This exercise asks for an exact copy of every entry below, with pictures omitted.
-- Opening Marker --
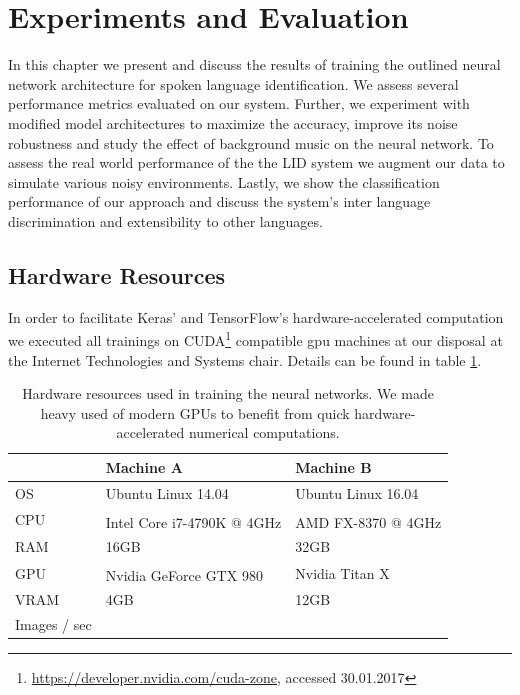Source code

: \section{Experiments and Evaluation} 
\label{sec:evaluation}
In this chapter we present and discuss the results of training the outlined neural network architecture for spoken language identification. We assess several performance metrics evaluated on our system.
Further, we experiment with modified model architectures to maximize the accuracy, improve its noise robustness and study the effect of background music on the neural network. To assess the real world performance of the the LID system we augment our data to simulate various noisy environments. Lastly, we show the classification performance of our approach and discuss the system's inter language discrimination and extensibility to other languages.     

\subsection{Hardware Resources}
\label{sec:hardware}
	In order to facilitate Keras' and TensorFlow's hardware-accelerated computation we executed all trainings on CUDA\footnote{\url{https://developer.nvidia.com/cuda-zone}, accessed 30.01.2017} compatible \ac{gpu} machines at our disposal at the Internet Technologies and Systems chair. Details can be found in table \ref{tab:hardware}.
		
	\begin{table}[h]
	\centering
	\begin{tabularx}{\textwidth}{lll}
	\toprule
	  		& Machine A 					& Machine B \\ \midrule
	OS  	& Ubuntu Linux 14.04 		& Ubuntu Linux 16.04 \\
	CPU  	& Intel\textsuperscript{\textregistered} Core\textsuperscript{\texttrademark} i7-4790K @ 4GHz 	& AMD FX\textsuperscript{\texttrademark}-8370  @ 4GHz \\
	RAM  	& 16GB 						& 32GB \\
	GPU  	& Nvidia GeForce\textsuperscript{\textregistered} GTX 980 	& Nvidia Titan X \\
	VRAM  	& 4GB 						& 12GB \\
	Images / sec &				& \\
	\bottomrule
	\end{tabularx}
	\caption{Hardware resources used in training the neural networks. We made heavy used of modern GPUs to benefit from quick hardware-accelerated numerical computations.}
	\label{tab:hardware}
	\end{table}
-- Closing Marker --
◆ COMPLETED EXERCISE ◆
Source code

: \section{Experiments and Evaluation} 
\label{sec:evaluation}
In this chapter we present and discuss the results of training the outlined neural network architecture for spoken language identification. We assess several performance metrics evaluated on our system.
Further, we experiment with modified model architectures to maximize the accuracy, improve its noise robustness and study the effect of background music on the neural network. To assess the real world performance of the the LID system we augment our data to simulate various noisy environments. Lastly, we show the classification performance of our approach and discuss the system's inter language discrimination and extensibility to other languages.     

\subsection{Hardware Resources}
\label{sec:hardware}
	In order to facilitate Keras' and TensorFlow's hardware-accelerated computation we executed all trainings on CUDA\footnote{\url{https://developer.nvidia.com/cuda-zone}, accessed 30.01.2017} compatible \ac{gpu} machines at our disposal at the Internet Technologies and Systems chair. Details can be found in table \ref{tab:hardware}.
		
	\begin{table}[h]
	\centering
	\begin{tabularx}{\textwidth}{lll}
	\toprule
	  		& Machine A 					& Machine B \\ \midrule
	OS  	& Ubuntu Linux 14.04 		& Ubuntu Linux 16.04 \\
	CPU  	& Intel\textsuperscript{\textregistered} Core\textsuperscript{\texttrademark} i7-4790K @ 4GHz 	& AMD FX\textsuperscript{\texttrademark}-8370  @ 4GHz \\
	RAM  	& 16GB 						& 32GB \\
	GPU  	& Nvidia GeForce\textsuperscript{\textregistered} GTX 980 	& Nvidia Titan X \\
	VRAM  	& 4GB 						& 12GB \\
	Images / sec &				& \\
	\bottomrule
	\end{tabularx}
	\caption{Hardware resources used in training the neural networks. We made heavy used of modern GPUs to benefit from quick hardware-accelerated numerical computations.}
	\label{tab:hardware}
	\end{table}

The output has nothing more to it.